_TASK ITEM:_ The expected output is exactly the lines below, starting at the line with "Step: Delete the" and ending at the line with "click(262, 205)", both included; no other line belongs in it.

_TASK INPUT:_
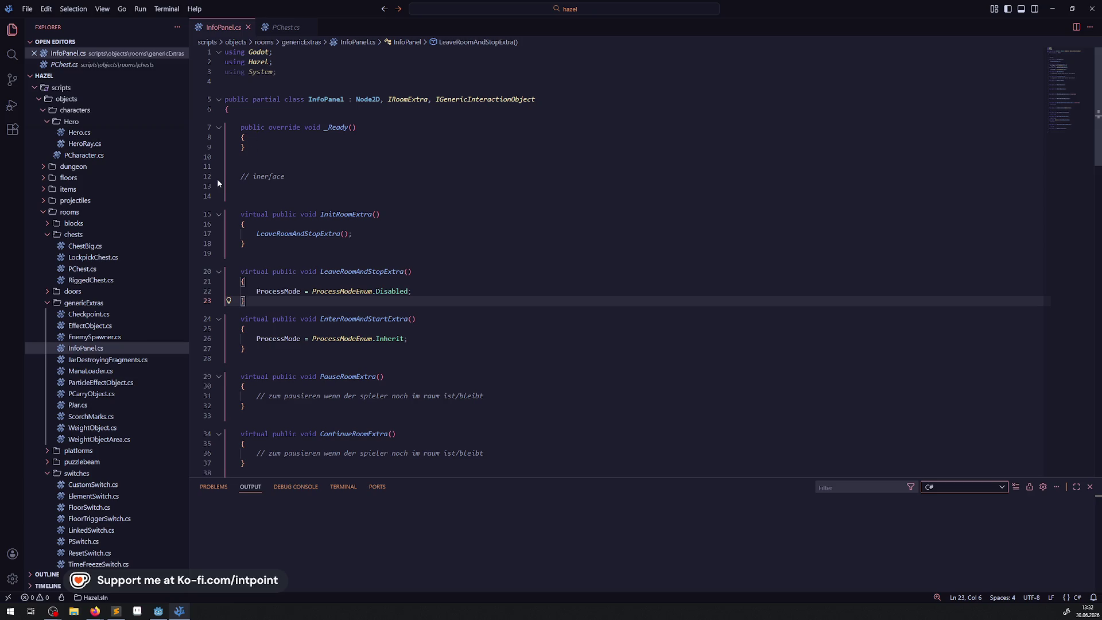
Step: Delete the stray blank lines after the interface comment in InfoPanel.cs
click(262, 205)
---
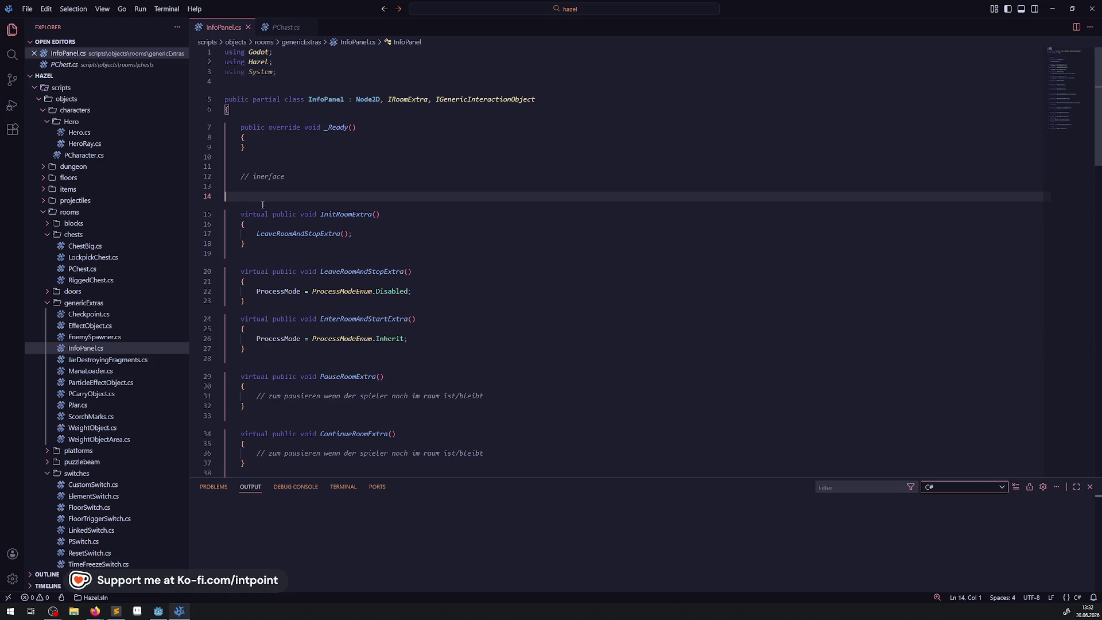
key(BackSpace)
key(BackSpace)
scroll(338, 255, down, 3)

_ANSWER TO THIS PROBLEM:_
Step: Delete the stray blank lines after the interface comment in InfoPanel.cs
click(262, 205)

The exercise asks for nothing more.